While polls show that those surveyed consider Mitt Romney the winner of the first debate with Barack Obama by landslide proportions, the vice presidential debate will probably be perceived as more of a tie. Democrats who went in primed to like Joe Biden will applaud his slash-and-burn aggressiveness. Republicans who went in primed to like Paul Ryan will applaud his wonky Boy Scout earnestness. In the end, this vice presidential debate, like most, will have little impact on the electoral outcome. But the big question this debate raised is one of debating dignity. Biden’s performance -- and he was clearly performing -- included smirking, scoffing, chuckling, and guffawing, although he seems to have mostly skipped the sighing which hurt Al Gore’s standing in 2000 when he debated George W. Bush.

The quest for dignity is as old as the republic. It reflects America’s more elitist and character-oriented republican roots, as well as the monarchical dimensions involved in executive leadership.

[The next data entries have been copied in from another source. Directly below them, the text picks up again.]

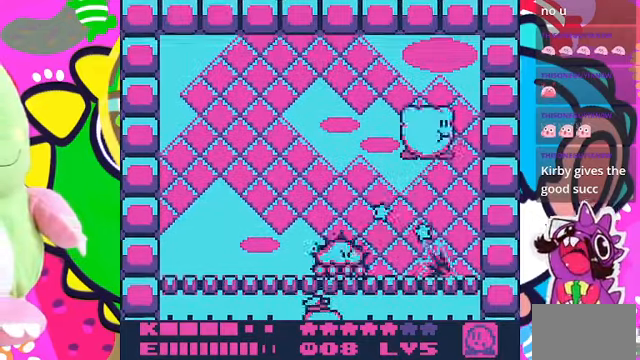
{"buttons": ["DPAD_LEFT"], "left_stick": "center", "right_stick": "center", "events": [[367, "DPAD_LEFT", "down"]]}
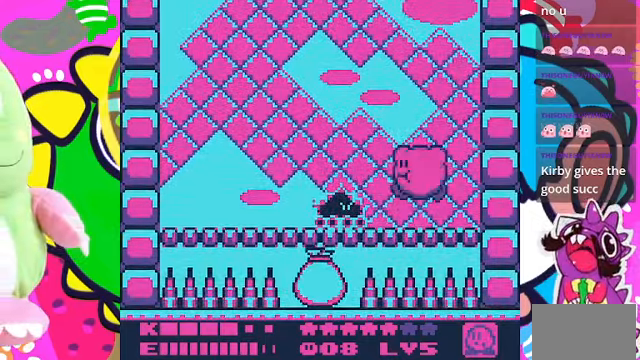
{"buttons": ["DPAD_RIGHT"], "left_stick": "center", "right_stick": "center", "events": [[34, "DPAD_LEFT", "up"], [167, "SQUARE", "down"], [300, "DPAD_RIGHT", "down"], [300, "SQUARE", "up"]]}
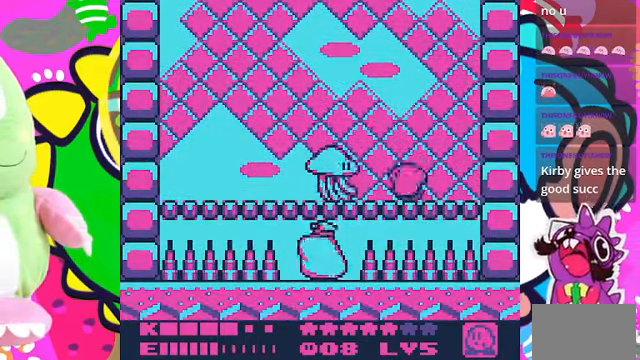
{"buttons": ["DPAD_LEFT"], "left_stick": "center", "right_stick": "center", "events": [[267, "DPAD_RIGHT", "up"], [467, "DPAD_LEFT", "down"]]}
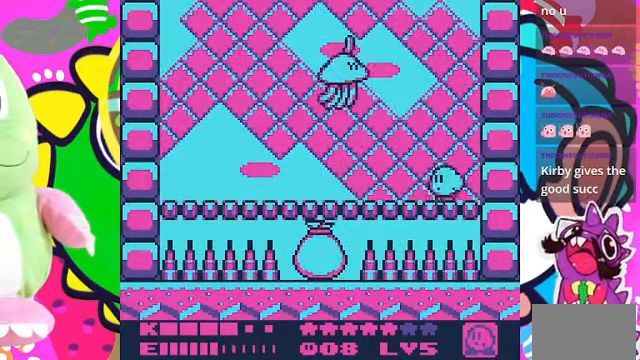
{"buttons": [], "left_stick": "center", "right_stick": "center", "events": [[67, "DPAD_LEFT", "up"]]}
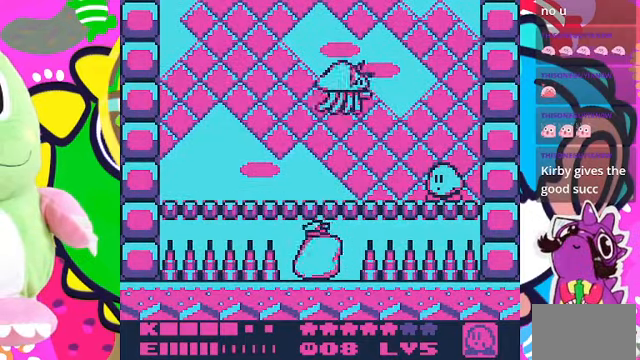
{"buttons": ["SQUARE"], "left_stick": "center", "right_stick": "center", "events": [[267, "CROSS", "down"], [334, "SQUARE", "down"], [400, "CROSS", "up"]]}
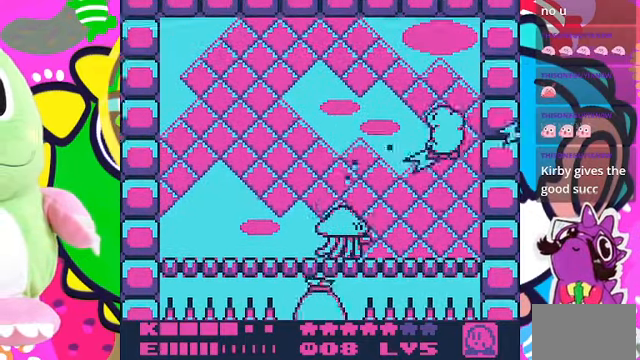
{"buttons": [], "left_stick": "center", "right_stick": "center", "events": [[500, "SQUARE", "up"]]}
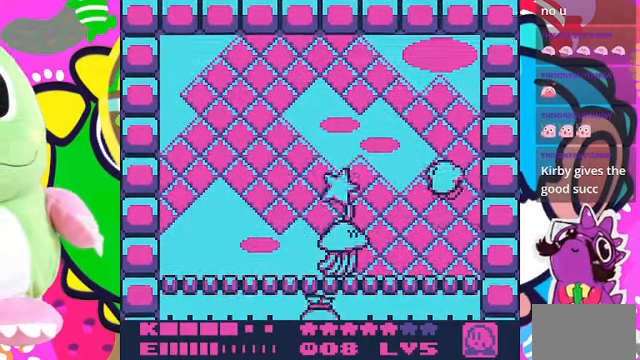
{"buttons": ["SQUARE"], "left_stick": "center", "right_stick": "center", "events": [[434, "CROSS", "down"], [467, "SQUARE", "down"], [500, "CROSS", "up"]]}
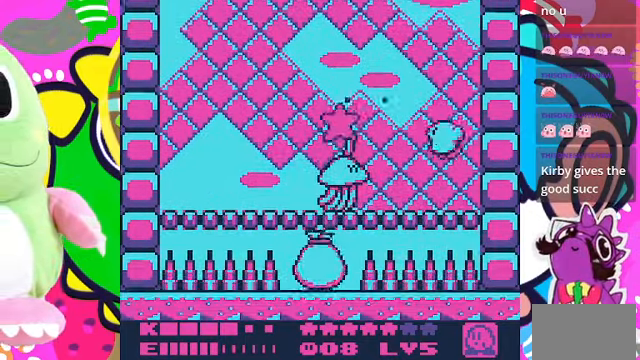
{"buttons": ["SQUARE"], "left_stick": "center", "right_stick": "center", "events": []}
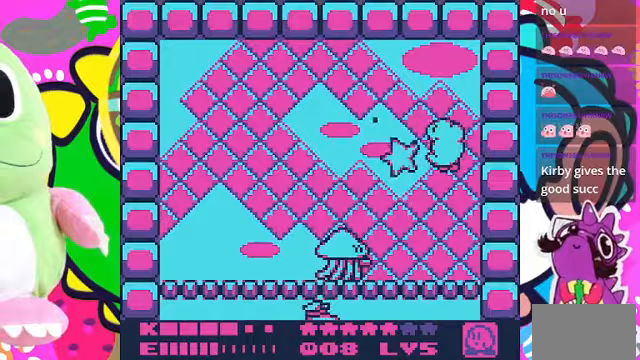
{"buttons": [], "left_stick": "center", "right_stick": "center", "events": [[300, "SQUARE", "up"]]}
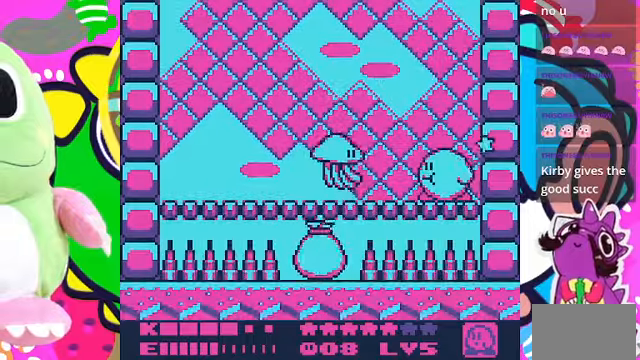
{"buttons": [], "left_stick": "center", "right_stick": "center", "events": [[67, "SQUARE", "down"], [167, "SQUARE", "up"]]}
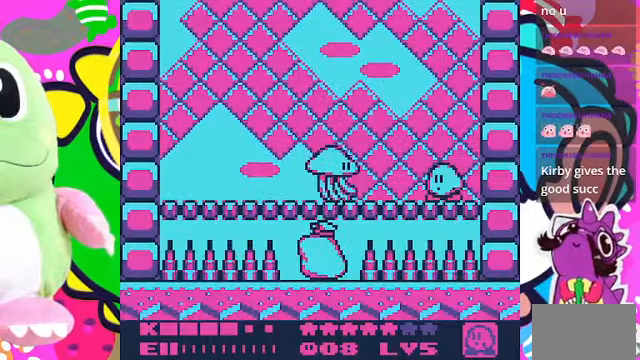
{"buttons": [], "left_stick": "center", "right_stick": "center", "events": []}
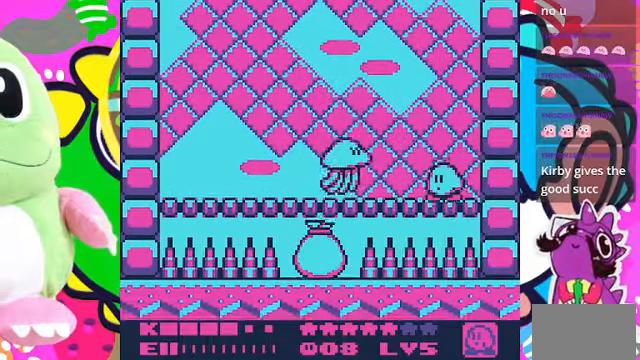
{"buttons": [], "left_stick": "center", "right_stick": "center", "events": []}
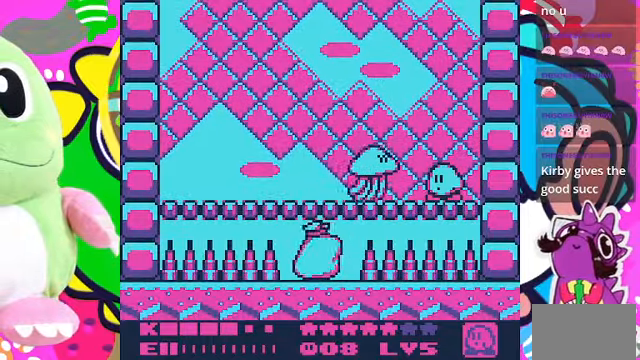
{"buttons": ["CROSS", "DPAD_UP", "DPAD_LEFT"], "left_stick": "center", "right_stick": "center", "events": [[33, "CROSS", "down"], [33, "DPAD_LEFT", "down"], [433, "DPAD_UP", "down"]]}
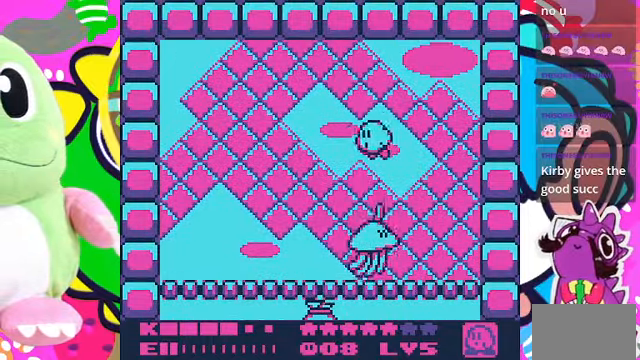
{"buttons": ["DPAD_LEFT"], "left_stick": "center", "right_stick": "center", "events": [[233, "CROSS", "up"], [233, "DPAD_UP", "up"]]}
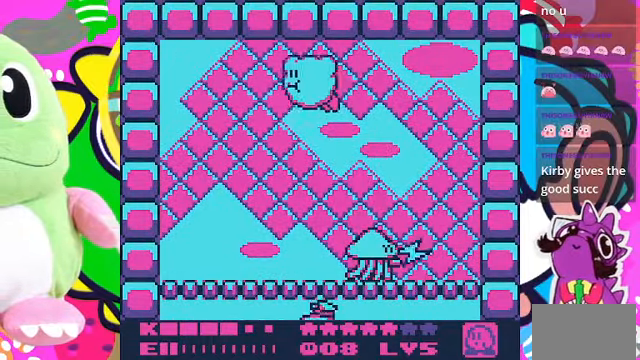
{"buttons": ["DPAD_LEFT"], "left_stick": "center", "right_stick": "center", "events": [[100, "SQUARE", "down"], [300, "SQUARE", "up"]]}
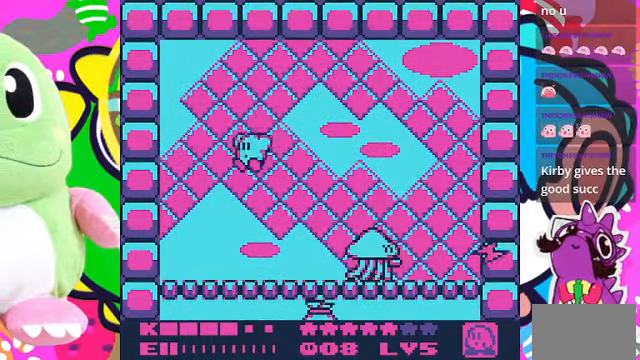
{"buttons": [], "left_stick": "center", "right_stick": "center", "events": [[267, "DPAD_LEFT", "up"]]}
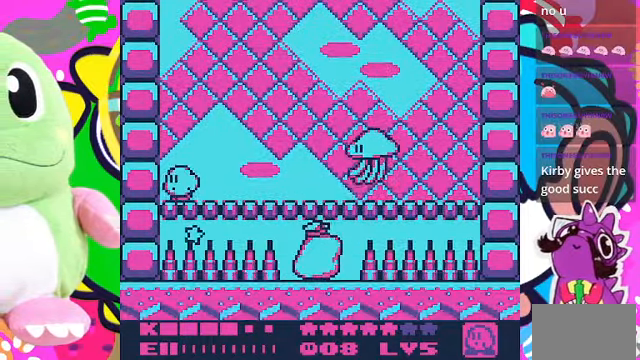
{"buttons": [], "left_stick": "center", "right_stick": "center", "events": [[67, "DPAD_RIGHT", "down"], [200, "DPAD_RIGHT", "up"]]}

Originally, the candidate’s virtue as expressed through his dignity was so cherished it was considered undignified for presidential candidates to run, they stood for election, as George Washington did. But the waves of democracy that transformed America also changed campaigning protocols, launching candidates into the hurly burly of the political process.

Of course, these restrictions apply more to presidents and potential presidents than vice presidents. And there is a strong counter-tradition -- which Biden clearly embraced – of the Veep or Veep nominee as tough campaigner, partisan mudslinger, and hatchet man -- or woman. In 1900, when William McKinley ran for re-election against the charismatic William Jennings Bryan, McKinley’s running mate Theodore Roosevelt fought hard against the activist Bryan. Roosevelt delivered 673 speeches to an estimated three million people, while Bryan’s 546 speeches reached approximately 2.5 million Americans. As Roosevelt denounced Bryan and the Democrats for appealing “to every foul and evil passion of mankind,” resorting to “every expedient of mendacity and invective,” McKinley remained presidentially above the fray.

Half a century later, Richard Nixon did the dirty work for President Dwight Eisenhower -- and then expected his vice president Spiro Agnew to fight the partisan wars of the late 1960s and early 1970s against those “nattering nabobs of negativism,” reporters and Democrats. Most recently, in the 2008 campaign, Sarah Palin’s rhetoric was far harsher than Barack Obama’s, her running mate John McCain’s, or her opponent, Joe Biden’s.

Republicans are already encouraging a backlash against Biden’s antics. Whether this will become a broader phenomenon remains to be seen. But, even with all the handwringing over Obama’s passivity last week, Biden should have been more restrained. His behavior turned ugly not just undignified at the end, when Paul Ryan tried to conclude on a gracious note of respect toward the Vice President, and Biden kept clowning rather than rising to the moment. Although his position is modified by the word “Vice,” America’s number two leader should still act like a president.